╭─ Quoted passage
The district court then polled and questioned the jury to ascertain the reason for the “inconsistent” verdicts. After the court’s questioning, discussed in greater detail below, the district court provided the jury with written and oral supplemental instructions and directed the jury to resume deliberations.
When the jury retired to deliberate a second time, Juarez moved for a directed verdict finding him not guilty of vehicular homicide based on the DWAI verdict. The district court denied the motion. Subsequently, the jury returned a second set of verdicts, finding Juarez guilty of vehicular homicide, DUI, and careless driving. The district court later merged the convictions for DUI and careless driving into the vehicular homicide conviction.
Before sentencing, Juarez filed a motion for a new trial based on the jury’s inconsistent verdicts and prosecutorial misconduct during closing arguments. The district court denied the motion, and Juarez now appeals.
╰─
▶ [Short exercise]:
In the court passage, which three offenses did the jury's second set of verdicts find Juarez guilty of?
╭─ Data excerpt
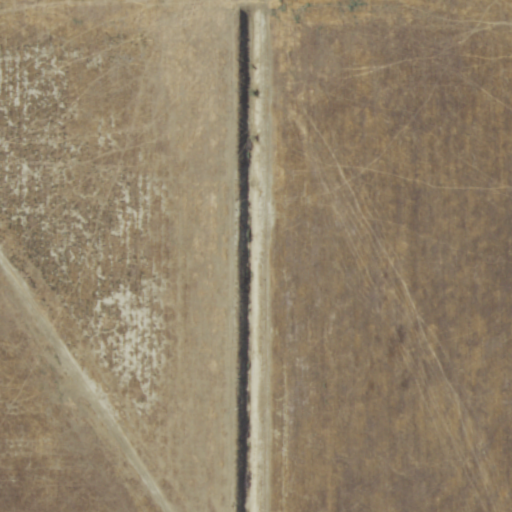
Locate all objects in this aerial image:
╰─
▶ [Response to the exercise]:
Vehicular homicide, DUI, and careless driving.